Understanding the Knowledge Graph & RAG Opportunity
๐ Abstract
The article discusses the accelerating enterprise adoption of Generative AI, with a focus on the role of Retrieval-Augmented Generation (RAG) and knowledge graphs in enabling more reliable and deterministic AI systems. It covers the following key points:
๐ Q&A
[01] Enterprise Adoption of Generative AI
1. What are the key obstacles preventing enterprises from moving LLM use cases into production?
- Model output accuracy and hallucinations are the two main obstacles preventing enterprises from moving LLM use cases into production.
- This has led to a bifurcation of adoption cycles between internal and external use cases, with lower hallucination tolerance for external use cases.
2. How are enterprises becoming more sophisticated in deploying large models?
- Enterprises are customizing LLMs through fine-tuning and RAG, which are not mutually exclusive approaches.
- There is increasing consensus that out-of-the-box LLMs need to be augmented, with compound systems comprising multiple components rather than just monolithic models.
[02] The RAG Stack
1. What are the key components of a simple RAG stack?
- Documents are turned into embeddings, which are stored in a vector database.
- When a query is asked, the query is turned into a set of mathematical representations, which are compared against the vectors in the database to retrieve the most semantically similar information.
2. How does a complex RAG system differ from a simple RAG stack?
- Complex RAG systems employ multi-hop retrieval, extracting and combining information from multiple sources to answer complex questions that require linking diverse pieces of information.
3. What is the role of knowledge graphs in the RAG stack?
- Knowledge graphs help realize the full potential of RAG by enhancing baseline RAG with additional context that can be specific to a company or domain.
- Knowledge graphs can be used as a data store to retrieve information from, or as a data store of the semantic structure to retrieve vector chunks from.
[03] The Importance of Knowledge Graphs
1. How are enterprises using knowledge graphs to improve the accuracy and reliability of their RAG systems?
- Knowledge graphs help make LLMs more deterministic by providing structured data and relationships, which is essential for critical enterprise use cases.
- Examples are provided of how ServiceNow and Deutsche Telekom are using knowledge graphs to improve the accuracy and reliability of their AI-powered applications.
2. What are the key scenarios where knowledge graphs are more or less relevant for RAG systems?
- Knowledge graphs are more relevant for scenarios involving conceptual aggregation, conceptual alignment, hierarchical retrieval, hierarchical recommendation, and personalization/memory.

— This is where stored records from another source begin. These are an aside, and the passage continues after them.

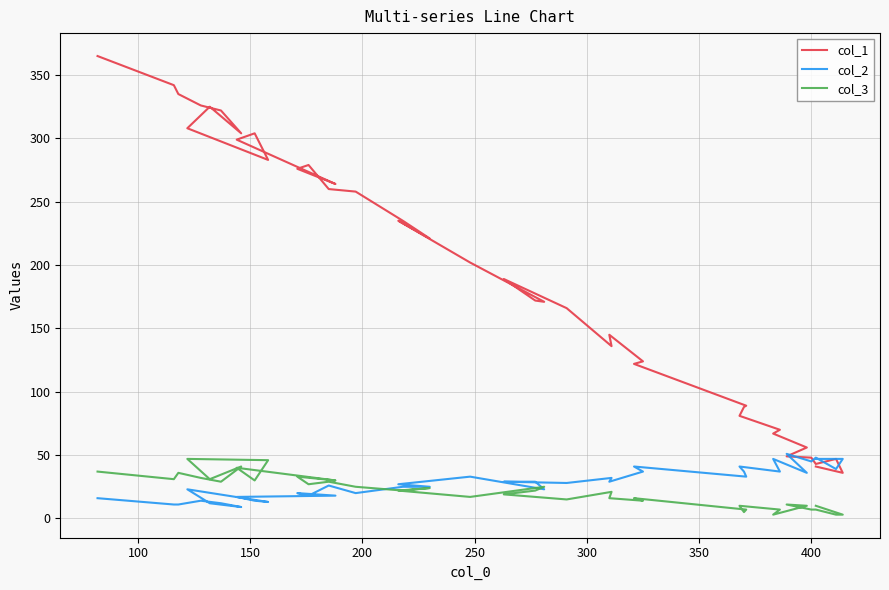

Count the number of categories in the chart.

40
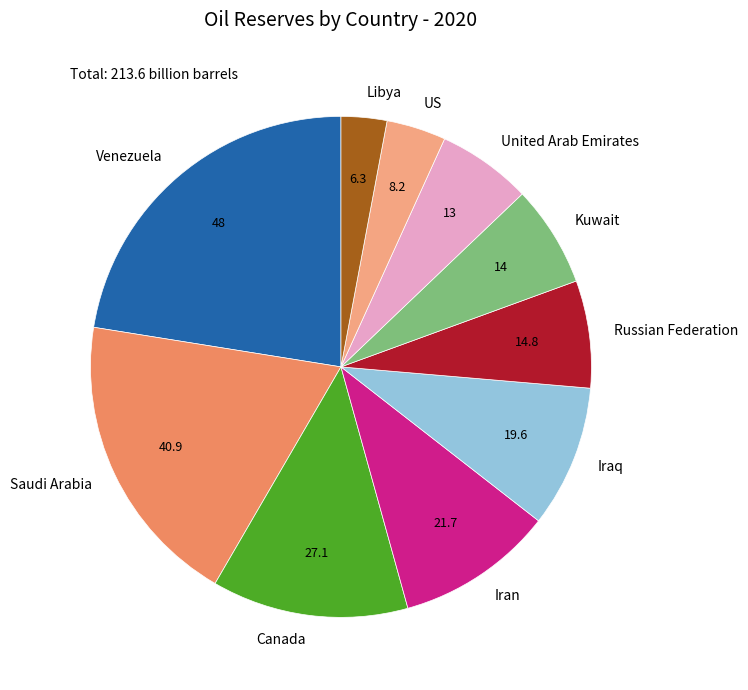

Do Venezuela and United Arab Emirates together represent more than half of the pie?

No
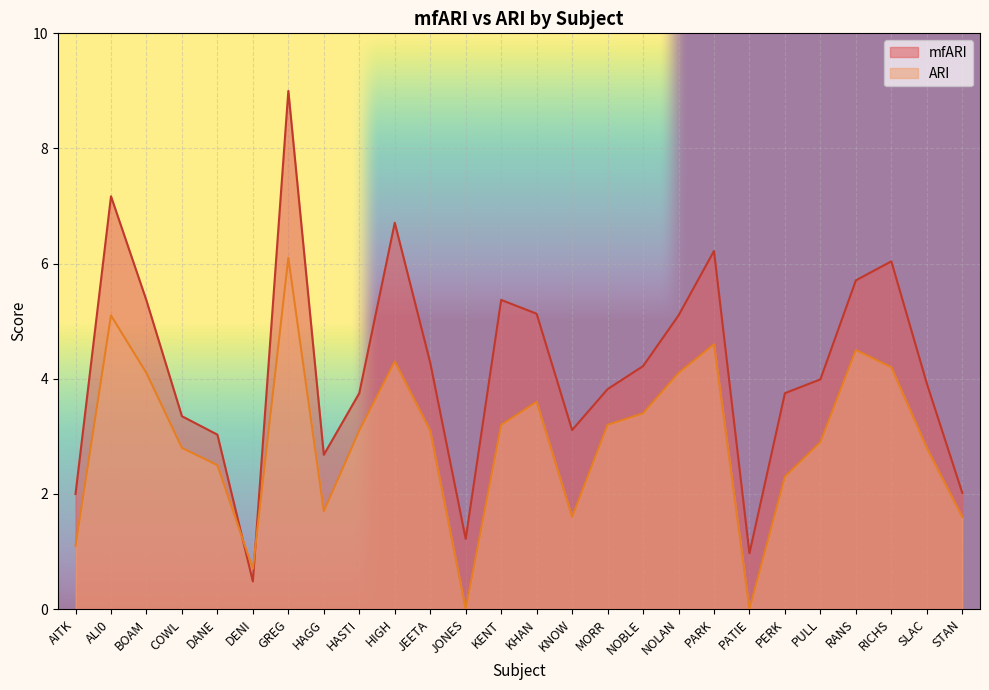

Reading left to right, transcribe all the data shown in this chart.

mfARI: 2.0	7.2	5.4	3.4	3.0	0.5	9.0	2.7	3.8	6.7	4.3	1.2	5.4	5.1	3.1	3.8	4.2	5.1	6.2	1.0	3.8	4.0	5.7	6.0	3.9	2.0
ARI: 1.1	5.1	4.1	2.8	2.5	0.7	6.1	1.7	3.1	4.3	3.1	0.0	3.2	3.6	1.6	3.2	3.4	4.1	4.6	0.0	2.3	2.9	4.5	4.2	2.8	1.6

- Knowledge graphs are less relevant for scenarios where the number of errors is low, for consumer-facing chatbots, for non-hierarchical/non-semantically similar answer sets, and for time-series information.
[04] The Future of RAG and Knowledge Graphs
1. How are small graphs and multi-agent systems shaping the future of RAG?
- Instead of creating a large representation of knowledge, LLMs and workflow tooling can help create very specific knowledge representations in the form of small, independently managed sub-graphs tied to specific agents.
- This allows for more targeted and deterministic information retrieval, with reduced risk of hallucinations.
2. How are knowledge graphs becoming a strategic moat for domain-specific enterprises?
- Companies are increasingly using knowledge graphs to represent their domain-specific expertise and data, which can serve as a long-term moat in the AI age.
- This structured representation of proprietary data can be used as a foundational building block for both RAG and fine-tuning domain-specific models.